» **DESCRIPTION OF THE TASK**
In your answer, transcribe all of the data exactly.

» **EXCERPTED DATA**
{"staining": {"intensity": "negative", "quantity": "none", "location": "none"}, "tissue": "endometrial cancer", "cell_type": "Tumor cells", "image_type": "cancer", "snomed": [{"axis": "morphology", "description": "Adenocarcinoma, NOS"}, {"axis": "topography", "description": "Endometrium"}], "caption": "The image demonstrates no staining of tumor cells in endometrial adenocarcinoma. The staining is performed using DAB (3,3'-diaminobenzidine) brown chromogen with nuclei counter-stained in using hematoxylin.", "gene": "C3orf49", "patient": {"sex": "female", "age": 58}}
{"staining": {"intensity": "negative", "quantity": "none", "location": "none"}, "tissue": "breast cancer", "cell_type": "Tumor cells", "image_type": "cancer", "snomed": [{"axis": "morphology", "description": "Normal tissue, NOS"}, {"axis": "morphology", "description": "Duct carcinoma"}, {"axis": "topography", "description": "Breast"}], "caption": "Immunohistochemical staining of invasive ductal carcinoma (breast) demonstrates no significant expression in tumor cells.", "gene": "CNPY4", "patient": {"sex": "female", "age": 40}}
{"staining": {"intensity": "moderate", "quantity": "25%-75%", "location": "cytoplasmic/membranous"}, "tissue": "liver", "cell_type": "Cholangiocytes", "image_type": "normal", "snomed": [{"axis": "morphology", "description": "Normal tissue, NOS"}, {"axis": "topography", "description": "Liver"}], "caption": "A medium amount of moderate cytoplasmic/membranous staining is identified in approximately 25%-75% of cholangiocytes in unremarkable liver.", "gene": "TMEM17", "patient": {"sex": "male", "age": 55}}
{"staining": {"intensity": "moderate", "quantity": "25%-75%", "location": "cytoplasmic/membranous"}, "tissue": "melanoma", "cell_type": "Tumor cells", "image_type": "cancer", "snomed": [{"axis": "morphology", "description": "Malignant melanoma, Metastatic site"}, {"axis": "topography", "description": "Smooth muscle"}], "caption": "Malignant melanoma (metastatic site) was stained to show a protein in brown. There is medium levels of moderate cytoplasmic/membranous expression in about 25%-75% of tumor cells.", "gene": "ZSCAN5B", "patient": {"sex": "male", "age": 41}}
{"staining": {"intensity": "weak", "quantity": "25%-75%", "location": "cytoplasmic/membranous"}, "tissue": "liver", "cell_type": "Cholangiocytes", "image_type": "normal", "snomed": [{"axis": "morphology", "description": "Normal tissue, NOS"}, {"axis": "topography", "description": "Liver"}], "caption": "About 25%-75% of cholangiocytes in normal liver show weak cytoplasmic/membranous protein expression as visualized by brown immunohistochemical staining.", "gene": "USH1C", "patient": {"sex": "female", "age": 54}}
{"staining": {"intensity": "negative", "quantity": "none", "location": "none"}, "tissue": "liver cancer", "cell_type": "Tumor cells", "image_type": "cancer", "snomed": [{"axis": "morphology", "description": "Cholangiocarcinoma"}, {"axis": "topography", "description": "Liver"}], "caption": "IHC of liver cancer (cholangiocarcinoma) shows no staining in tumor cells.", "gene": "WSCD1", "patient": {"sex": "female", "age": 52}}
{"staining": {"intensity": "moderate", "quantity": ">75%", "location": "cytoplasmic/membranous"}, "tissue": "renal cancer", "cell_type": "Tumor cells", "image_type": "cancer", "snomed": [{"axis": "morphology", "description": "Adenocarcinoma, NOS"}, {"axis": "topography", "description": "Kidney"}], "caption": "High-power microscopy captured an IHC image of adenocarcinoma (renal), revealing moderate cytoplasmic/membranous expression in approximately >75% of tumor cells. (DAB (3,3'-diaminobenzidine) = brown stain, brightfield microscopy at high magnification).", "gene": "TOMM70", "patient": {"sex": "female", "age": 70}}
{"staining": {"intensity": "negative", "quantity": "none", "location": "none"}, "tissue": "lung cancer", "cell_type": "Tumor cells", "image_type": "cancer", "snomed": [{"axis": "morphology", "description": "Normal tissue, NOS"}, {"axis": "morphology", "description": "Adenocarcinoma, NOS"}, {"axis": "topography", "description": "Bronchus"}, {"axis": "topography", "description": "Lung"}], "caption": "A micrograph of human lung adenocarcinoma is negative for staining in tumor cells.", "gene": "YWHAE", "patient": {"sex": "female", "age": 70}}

» **FINAL ANSWER**
{"staining": {"intensity": "negative", "quantity": "none", "location": "none"}, "tissue": "endometrial cancer", "cell_type": "Tumor cells", "image_type": "cancer", "snomed": [{"axis": "morphology", "description": "Adenocarcinoma, NOS"}, {"axis": "topography", "description": "Endometrium"}], "caption": "The image demonstrates no staining of tumor cells in endometrial adenocarcinoma. The staining is performed using DAB (3,3'-diaminobenzidine) brown chromogen with nuclei counter-stained in using hematoxylin.", "gene": "C3orf49", "patient": {"sex": "female", "age": 58}}
{"staining": {"intensity": "negative", "quantity": "none", "location": "none"}, "tissue": "breast cancer", "cell_type": "Tumor cells", "image_type": "cancer", "snomed": [{"axis": "morphology", "description": "Normal tissue, NOS"}, {"axis": "morphology", "description": "Duct carcinoma"}, {"axis": "topography", "description": "Breast"}], "caption": "Immunohistochemical staining of invasive ductal carcinoma (breast) demonstrates no significant expression in tumor cells.", "gene": "CNPY4", "patient": {"sex": "female", "age": 40}}
{"staining": {"intensity": "moderate", "quantity": "25%-75%", "location": "cytoplasmic/membranous"}, "tissue": "liver", "cell_type": "Cholangiocytes", "image_type": "normal", "snomed": [{"axis": "morphology", "description": "Normal tissue, NOS"}, {"axis": "topography", "description": "Liver"}], "caption": "A medium amount of moderate cytoplasmic/membranous staining is identified in approximately 25%-75% of cholangiocytes in unremarkable liver.", "gene": "TMEM17", "patient": {"sex": "male", "age": 55}}
{"staining": {"intensity": "moderate", "quantity": "25%-75%", "location": "cytoplasmic/membranous"}, "tissue": "melanoma", "cell_type": "Tumor cells", "image_type": "cancer", "snomed": [{"axis": "morphology", "description": "Malignant melanoma, Metastatic site"}, {"axis": "topography", "description": "Smooth muscle"}], "caption": "Malignant melanoma (metastatic site) was stained to show a protein in brown. There is medium levels of moderate cytoplasmic/membranous expression in about 25%-75% of tumor cells.", "gene": "ZSCAN5B", "patient": {"sex": "male", "age": 41}}
{"staining": {"intensity": "weak", "quantity": "25%-75%", "location": "cytoplasmic/membranous"}, "tissue": "liver", "cell_type": "Cholangiocytes", "image_type": "normal", "snomed": [{"axis": "morphology", "description": "Normal tissue, NOS"}, {"axis": "topography", "description": "Liver"}], "caption": "About 25%-75% of cholangiocytes in normal liver show weak cytoplasmic/membranous protein expression as visualized by brown immunohistochemical staining.", "gene": "USH1C", "patient": {"sex": "female", "age": 54}}
{"staining": {"intensity": "negative", "quantity": "none", "location": "none"}, "tissue": "liver cancer", "cell_type": "Tumor cells", "image_type": "cancer", "snomed": [{"axis": "morphology", "description": "Cholangiocarcinoma"}, {"axis": "topography", "description": "Liver"}], "caption": "IHC of liver cancer (cholangiocarcinoma) shows no staining in tumor cells.", "gene": "WSCD1", "patient": {"sex": "female", "age": 52}}
{"staining": {"intensity": "moderate", "quantity": ">75%", "location": "cytoplasmic/membranous"}, "tissue": "renal cancer", "cell_type": "Tumor cells", "image_type": "cancer", "snomed": [{"axis": "morphology", "description": "Adenocarcinoma, NOS"}, {"axis": "topography", "description": "Kidney"}], "caption": "High-power microscopy captured an IHC image of adenocarcinoma (renal), revealing moderate cytoplasmic/membranous expression in approximately >75% of tumor cells. (DAB (3,3'-diaminobenzidine) = brown stain, brightfield microscopy at high magnification).", "gene": "TOMM70", "patient": {"sex": "female", "age": 70}}
{"staining": {"intensity": "negative", "quantity": "none", "location": "none"}, "tissue": "lung cancer", "cell_type": "Tumor cells", "image_type": "cancer", "snomed": [{"axis": "morphology", "description": "Normal tissue, NOS"}, {"axis": "morphology", "description": "Adenocarcinoma, NOS"}, {"axis": "topography", "description": "Bronchus"}, {"axis": "topography", "description": "Lung"}], "caption": "A micrograph of human lung adenocarcinoma is negative for staining in tumor cells.", "gene": "YWHAE", "patient": {"sex": "female", "age": 70}}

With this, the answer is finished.